What the task asks: Drawing on the passage on data and file transfer protocols, explain in one to three sentences why it proposes revising DTP and FTP.
BEGIN Passage
Network Working Group                                         A. Bhushan
Request for Comments: 310                                        MIT-MAC
NIC: 9261                                                  April 3, 1972


           Another Look At Data And File Transfer Protocols

  Our experience with ad hoc techniques of data and file transfer over
  the ARPANET together with a better knowledge of terminal IMP (TIP)
  capabilities and Datacomputer requirements has indicated to us that
  the Data Transfer Protocol (DTP) (see ref 1) and the File Transfer
  Protocol (FTP) (see ref 2) could undergo revision.  Our effort in
  implementing DTP and FTP has revealed areas in which the protocols
  could be simplified without degrading their usefulness.

  This paper suggests some specific changes in DTP and FTP that should
  make them more useful and/or simplify implementation.  The attempt
  here is to stimulate thinking so that we may come up with a better
  protocol at the forthcoming Data and File Transfer Workshop (see ref
  3).
END Passage
BEGIN Information given
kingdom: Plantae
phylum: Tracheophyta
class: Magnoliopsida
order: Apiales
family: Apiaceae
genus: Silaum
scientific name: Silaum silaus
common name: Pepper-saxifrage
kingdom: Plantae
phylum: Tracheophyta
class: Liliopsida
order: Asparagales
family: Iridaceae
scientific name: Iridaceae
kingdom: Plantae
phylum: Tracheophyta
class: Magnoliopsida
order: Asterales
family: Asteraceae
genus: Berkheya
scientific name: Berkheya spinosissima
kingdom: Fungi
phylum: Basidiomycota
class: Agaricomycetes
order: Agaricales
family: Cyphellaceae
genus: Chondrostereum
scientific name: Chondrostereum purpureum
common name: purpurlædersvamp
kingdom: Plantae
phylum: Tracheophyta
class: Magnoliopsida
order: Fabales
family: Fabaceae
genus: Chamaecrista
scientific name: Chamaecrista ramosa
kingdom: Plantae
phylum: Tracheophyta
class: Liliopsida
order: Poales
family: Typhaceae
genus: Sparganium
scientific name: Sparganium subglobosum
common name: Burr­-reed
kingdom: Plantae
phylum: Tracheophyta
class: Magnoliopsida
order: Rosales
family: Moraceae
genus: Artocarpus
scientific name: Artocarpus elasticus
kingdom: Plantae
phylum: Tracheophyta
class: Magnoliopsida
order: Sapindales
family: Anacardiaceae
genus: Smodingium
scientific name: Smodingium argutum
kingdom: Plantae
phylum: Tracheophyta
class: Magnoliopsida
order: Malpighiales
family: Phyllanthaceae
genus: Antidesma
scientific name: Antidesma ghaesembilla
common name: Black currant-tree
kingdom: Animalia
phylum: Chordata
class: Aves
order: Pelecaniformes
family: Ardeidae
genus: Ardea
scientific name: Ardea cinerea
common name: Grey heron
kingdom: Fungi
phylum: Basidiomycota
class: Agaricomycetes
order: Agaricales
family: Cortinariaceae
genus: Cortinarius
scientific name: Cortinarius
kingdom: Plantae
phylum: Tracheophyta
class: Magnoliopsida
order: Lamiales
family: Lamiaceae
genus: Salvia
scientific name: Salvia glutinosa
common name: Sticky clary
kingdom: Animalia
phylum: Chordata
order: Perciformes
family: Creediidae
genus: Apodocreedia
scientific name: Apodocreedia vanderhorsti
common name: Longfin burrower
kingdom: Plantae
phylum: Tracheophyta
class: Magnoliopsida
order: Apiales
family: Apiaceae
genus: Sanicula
END Information given
Result: Experience with ad hoc data and file transfer over the ARPANET, along with a better knowledge of terminal IMP (TIP) capabilities and Datacomputer requirements, indicated that DTP and FTP could undergo revision. Implementing the two protocols also revealed areas where they could be simplified without degrading their usefulness.